> Acciones requeridas
1) Traduce al inglés esta oración del texto sobre la selección por competencias: "Además, es de utilidad y ventajoso que el modelo enfatiza la predicción del desempeño futuro, esto mediante evidencias conductuales y no solo en la formación previa."
2) Edita el texto sobre la selección por competencias reescribiendo todo lo que va desde "Además, es de" hasta "et al., 2008)" y cambia "liderazgo" por "creatividad".
3) Enumera los métodos que, según el texto sobre la selección por competencias, permiten visualizar atributos que llegan a influir en un rendimiento superior.

> Fragmento de texto
━━━━━━━━━━━━━━━━━━━━

La primera ventaja evidente del modelo de selección por competencias es que nos permite alinear el proceso de incorporación con el direccionamiento estratégico de la organización, con lo cual se evitan decisiones aisladas o que se lleguen a centrar únicamente en aspectos administrativos. El enfoque integra la selección con la gestión por procesos y con los objetivos institucionales, lo cual asegura cogerencia tanto con las exigencias del cargo como el perfil del candidato (Restrepo, Ladino y Orozco, 2008)
Además, es de utilidad y ventajoso que el modelo enfatiza la predicción del desempeño futuro, esto mediante evidencias conductuales y no solo en la formación previa. Por su parte, la entrevista por incidentes críticos, las pruebas situacionales y la observación del comportamiento permiten visualizar atributos que llegan a influir en un rendimiento superior, aquí tenemos rasgos como liderazgo, toma de decisiones o tolerancia a la frustración, superando así la visión tradicional la cual se centra en conocimientos técnicos (Restrepo et al., 2008)

━━━━━━━━━━━━━━━━━━━━

> Sección de datos
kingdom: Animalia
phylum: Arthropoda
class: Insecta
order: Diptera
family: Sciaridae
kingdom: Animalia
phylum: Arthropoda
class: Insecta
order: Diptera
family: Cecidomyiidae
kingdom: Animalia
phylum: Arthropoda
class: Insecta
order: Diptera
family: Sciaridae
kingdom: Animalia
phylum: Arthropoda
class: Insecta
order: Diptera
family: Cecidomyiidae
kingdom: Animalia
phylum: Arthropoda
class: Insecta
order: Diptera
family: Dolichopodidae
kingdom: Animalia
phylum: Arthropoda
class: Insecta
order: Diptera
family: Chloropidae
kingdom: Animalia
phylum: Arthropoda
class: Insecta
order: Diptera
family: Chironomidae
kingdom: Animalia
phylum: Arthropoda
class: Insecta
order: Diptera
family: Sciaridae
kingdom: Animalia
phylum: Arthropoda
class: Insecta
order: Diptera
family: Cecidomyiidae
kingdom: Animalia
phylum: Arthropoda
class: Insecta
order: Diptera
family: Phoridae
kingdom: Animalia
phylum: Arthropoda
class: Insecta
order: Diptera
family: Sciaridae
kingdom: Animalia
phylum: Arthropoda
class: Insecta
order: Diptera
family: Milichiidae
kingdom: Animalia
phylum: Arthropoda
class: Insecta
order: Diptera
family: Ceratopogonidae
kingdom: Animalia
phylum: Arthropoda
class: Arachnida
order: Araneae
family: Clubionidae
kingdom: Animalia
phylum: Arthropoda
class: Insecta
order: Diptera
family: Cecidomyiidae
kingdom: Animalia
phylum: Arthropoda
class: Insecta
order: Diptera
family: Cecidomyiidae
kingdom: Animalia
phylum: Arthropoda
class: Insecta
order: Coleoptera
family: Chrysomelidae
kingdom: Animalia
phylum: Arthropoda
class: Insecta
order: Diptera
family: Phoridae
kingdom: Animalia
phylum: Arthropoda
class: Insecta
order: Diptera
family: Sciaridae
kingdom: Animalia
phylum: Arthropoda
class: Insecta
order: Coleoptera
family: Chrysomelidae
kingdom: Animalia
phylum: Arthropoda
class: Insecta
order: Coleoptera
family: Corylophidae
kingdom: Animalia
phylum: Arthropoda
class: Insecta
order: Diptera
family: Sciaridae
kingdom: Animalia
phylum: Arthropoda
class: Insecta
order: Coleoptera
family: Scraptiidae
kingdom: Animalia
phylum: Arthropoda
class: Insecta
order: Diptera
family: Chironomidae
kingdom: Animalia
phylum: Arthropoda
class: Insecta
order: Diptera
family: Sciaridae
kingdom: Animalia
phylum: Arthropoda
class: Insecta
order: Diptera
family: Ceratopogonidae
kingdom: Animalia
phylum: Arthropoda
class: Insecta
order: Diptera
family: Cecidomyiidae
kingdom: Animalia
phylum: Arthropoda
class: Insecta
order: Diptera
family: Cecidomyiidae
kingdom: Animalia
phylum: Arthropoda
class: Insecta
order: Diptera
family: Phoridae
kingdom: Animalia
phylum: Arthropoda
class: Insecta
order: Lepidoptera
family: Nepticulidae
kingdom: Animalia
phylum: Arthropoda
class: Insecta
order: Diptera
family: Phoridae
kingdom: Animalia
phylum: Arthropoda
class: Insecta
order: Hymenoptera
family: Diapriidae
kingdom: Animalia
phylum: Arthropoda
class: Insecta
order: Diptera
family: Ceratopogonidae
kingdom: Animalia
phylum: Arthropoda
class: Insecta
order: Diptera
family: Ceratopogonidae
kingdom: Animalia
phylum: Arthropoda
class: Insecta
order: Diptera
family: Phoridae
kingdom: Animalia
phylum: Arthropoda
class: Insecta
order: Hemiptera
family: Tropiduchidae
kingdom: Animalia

━━━━━━━━━━━━━━━━━━━━

> Sección de respuestas
1) Furthermore, it is useful and advantageous that the model emphasizes the prediction of future performance, through behavioral evidence and not only prior training.

2)
Además, es de utilidad y ventajoso que el modelo enfatiza la predicción del desempeño futuro, esto mediante evidencias conductuales y no solo en la formación previa. Por su parte, la entrevista por incidentes críticos, las pruebas situacionales y la observación del comportamiento permiten visualizar atributos que llegan a influir en un rendimiento superior, aquí tenemos rasgos como creatividad, toma de decisiones o tolerancia a la frustración, superando así la visión tradicional la cual se centra en conocimientos técnicos (Restrepo et al., 2008)

3)
- La entrevista por incidentes críticos
- Las pruebas situacionales
- La observación del comportamiento